> _Selected passage_:
Live album by Stan Getz
- Released: 1957
- Recorded: September 29 and October 7, 1957
- Venue: Chicago, IL and Los Angeles, CA
- Genre: Jazz
- Length: 38:04 (mono), 35:25 (stereo)
- Label: Verve
- Producer: Norman Granz

Stan Getz chronology
| Gerry Mulligan Meets Stan Getz (1957) | Stan Getz and J.J. Johnson at the Opera House (1957) | Cal Tjader-Stan Getz Sextet (1958) |

J. J. Johnson chronology
| Dial J. J. 5 (1957) | Stan Getz and J.J. Johnson at the Opera House (1957) | J. J. in Person! (1958) |

Alternate cover
- Re-issue (Verve V 8490 / V6 8490)

= Stan Getz and J. J. Johnson at the Opera House =

Stan Getz and J.J. Johnson at the Opera House is a 1957 live album by Stan Getz and J. J. Johnson. They were accompanied by the Oscar Peterson trio and Connie Kay on drums. Two different versions of the same material, one recorded in Chicago and one recorded in Los Angeles by the same musicians, were released by Verve under the same title. One recording was mono and the other was stereo.

Professional ratings
Review scores
| Source | Rating |
| AllMusic | Star Half star |
| The Penguin Guide to Jazz Recordings | Star |

==Multiple releases and misidentified recording dates / locations==
The original album liner notes apparently misidentified which recording came from which location on which date but later CD re-issue liner notes claim to have the corrected information.

> _Data extract_:
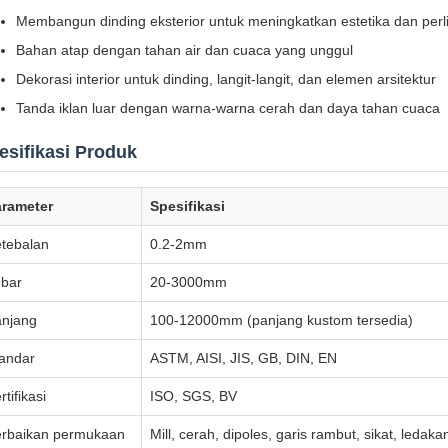
Membangun dinding eksterior untuk meningkatkan estetika dan per
Bahan atap dengan tahan air dan cuaca yang unggul
Dekorasi interior untuk dinding, langit-langit, dan elemen arsitektur
Tanda iklan luar dengan warna-warna cerah dan daya tahan cuaca
esifikasi Produk
arameter
Spesifikasi
tebalan
0.2-2mm
bar
20-3000mm
njang
100-12000mm (panjang kustom tersedia)
andar
ASTM, AISI, JIS, GB, DIN, EN
rtifikasi
ISO, SGS, BV
rbaikan permukaan
Mill, cerah, dipoles, garis rambut, sikat, ledakan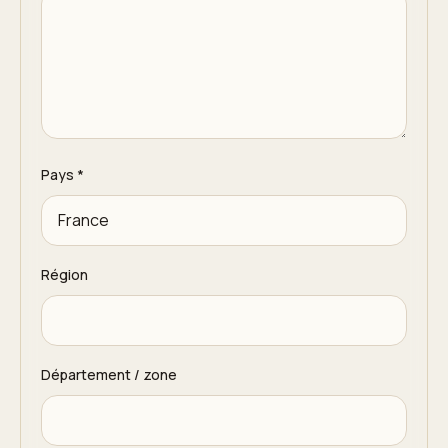
Pays
*
Région
Département / zone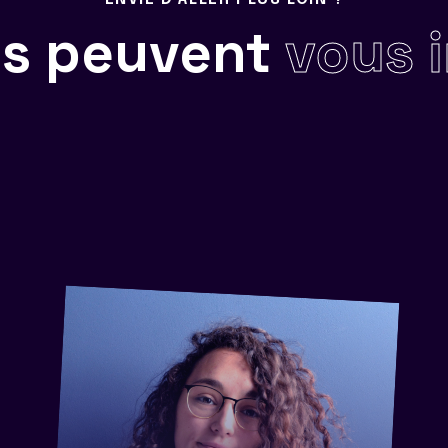
ils peuvent
vous 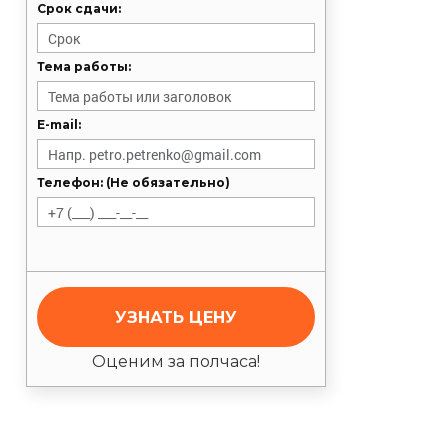
Срок сдачи:
Тема работы:
E-mail:
Телефон: (Не обязательно)
УЗНАТЬ ЦЕНУ
Оценим за полчаса!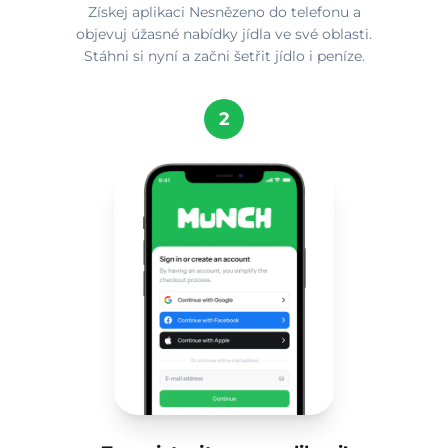
Získej aplikaci Nesnězeno do telefonu a
objevuj úžasné nabídky jídla ve své oblasti.
Stáhni si nyní a začni šetřit jídlo i peníze.
2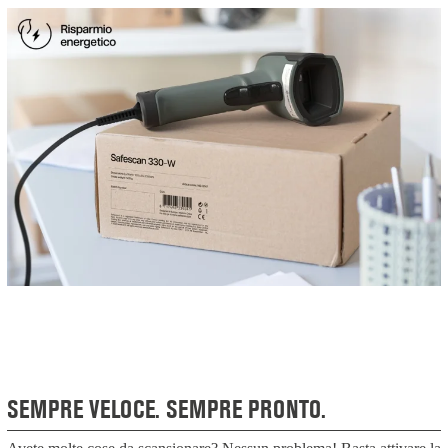
SEMPRE VELOCE. SEMPRE PRONTO.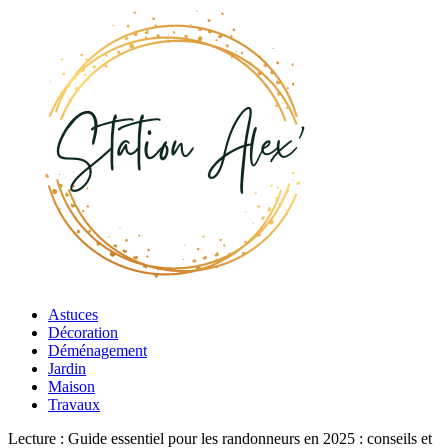
Astuces
Décoration
Déménagement
Jardin
Maison
Travaux
Lecture :
Guide essentiel pour les randonneurs en 2025 : conseils et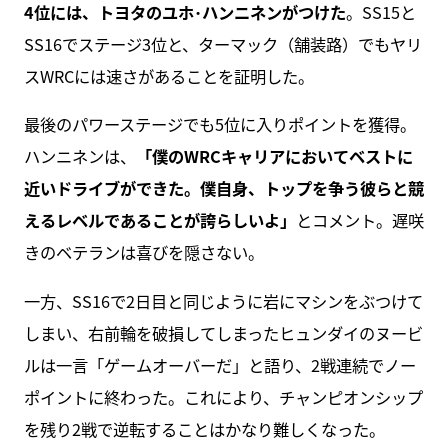
4位には、トヨタのユホ･ハンニネンがつけた
。SS15と
SS16でステージ3位と、ターマック（舗装路）でもヤリ
スWRCには速さがあることを証明した。
最後のパワーステージでも5位に入りポイントを獲得。
ハンニネンは、
「僕のWRCキャリアにおいてベストに
近いドライブができた。僕自身、トップを争う彼らと競
えるレベルであることが誇らしいよ」
とコメント。遅咲
きのベテランは喜びを隠さない。
一方、SS16で2日目と同じように岩にマシンをぶつけて
しまい、右前輪を破損してしまったヒュンダイのヌービ
ルは一言「ゲームオーバーだ」と語り、2戦連続でノー
ポイントに終わった。これにより、チャンピオンシップ
を残り2戦で逆転することはかなり難しくなった。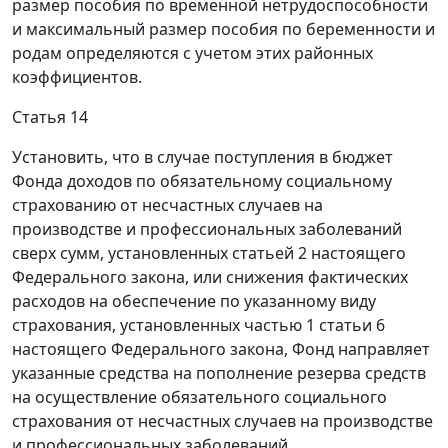
размер пособия по временной нетрудоспособности
и максимальный размер пособия по беременности и
родам определяются с учетом этих районных
коэффициентов.
Статья 14
Установить, что в случае поступления в бюджет
Фонда доходов по обязательному социальному
страхованию от несчастных случаев на
производстве и профессиональных заболеваний
сверх сумм, установленных статьей 2 настоящего
Федерального закона, или снижения фактических
расходов на обеспечение по указанному виду
страхования, установленных частью 1 статьи 6
настоящего Федерального закона, Фонд направляет
указанные средства на пополнение резерва средств
на осуществление обязательного социального
страхования от несчастных случаев на производстве
и профессиональных заболеваний.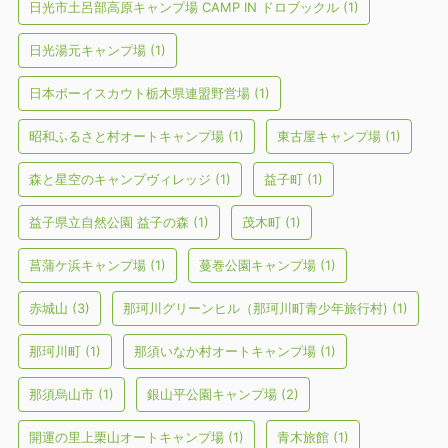
日光市土呂部高原キャンプ場 CAMP IN ドロブックル
(1)
日光湯元キャンプ場
(1)
日本ボーイスカウト栃木県連盟野営場
(1)
昭和ふるさと村オートキャンプ場
(1)
東古屋キャンプ場
(1)
森と星空のキャンプヴィレッジ
(1)
益子町
(1)
益子県立自然公園 益子の森
(1)
茂木町
(1)
菖蒲ケ浜キャンプ場
(1)
蔓巻公園キャンプ場
(1)
赤城山
(3)
那珂川グリーンヒル（那珂川町青少年旅行村)
(1)
那珂川町
(1)
那須いなか村オートキャンプ場
(1)
那須烏山市
(1)
銀山平公園キャンプ場
(2)
開運の里上栗山オートキャンプ場
(1)
青木旅館
(1)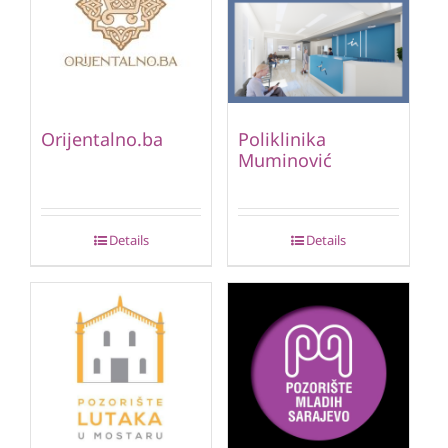
Orijentalno.ba
Poliklinika
Muminović
Details
Details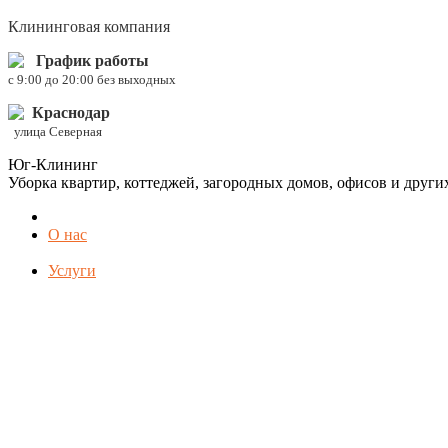
Клининговая компания
График работы
c 9:00 до 20:00 без выходных
Краснодар
улица Северная
Юг-Клининг
Уборка квартир, коттеджей, загородных домов, офисов и друг
О нас
Услуги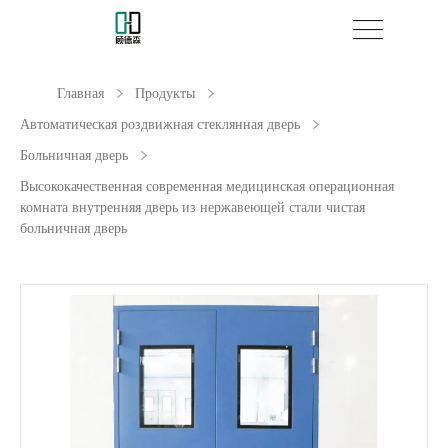
Главная
Продукты
Автоматическая роздвижная стеклянная дверь
Больничная дверь
Высококачественная современная медицинская операционная
комната внутренняя дверь из нержавеющей стали чистая
больничная дверь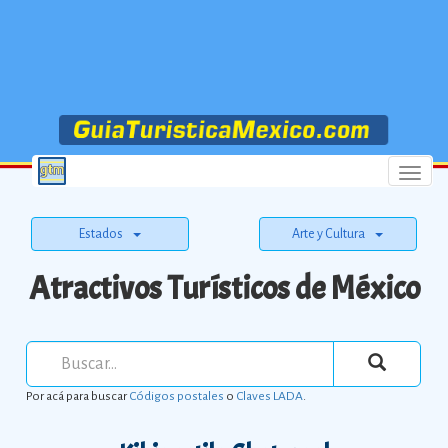
Menu
Estados
Arte y Cultura
Atractivos Turísticos de México
Por acá para buscar
Códigos postales
o
Claves LADA
.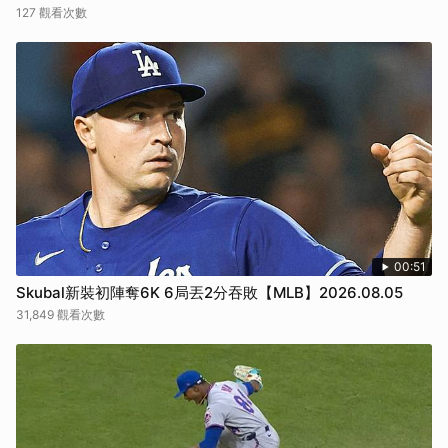
127 觀看次數
00:51
Skubal新裝初陣奪6K 6局丟2分吞敗【MLB】2026.08.05
31,849 觀看次數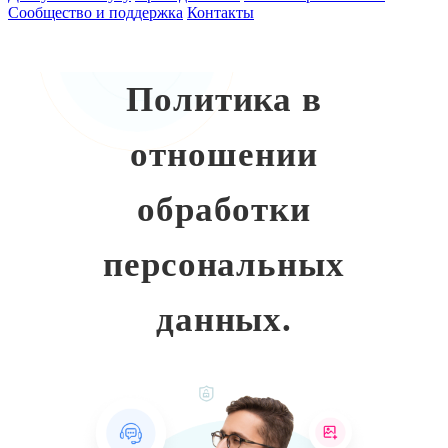
Сообщество и поддержка
Контакты
Политика в
отношении
обработки
персональных
данных.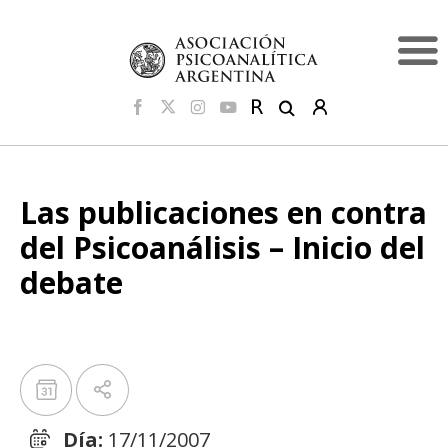
Las publicaciones en contra
del Psicoanálisis – Inicio del
debate
Día:
17/11/2007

> _Action item_: Put this sentence from the article on the Getz and Johnson opera house album into Spanish: "They were accompanied by the Oscar Peterson trio and Connie Kay on drums."

> _The completed task_: Estuvieron acompañados por el trío de Oscar Peterson y por Connie Kay en la batería.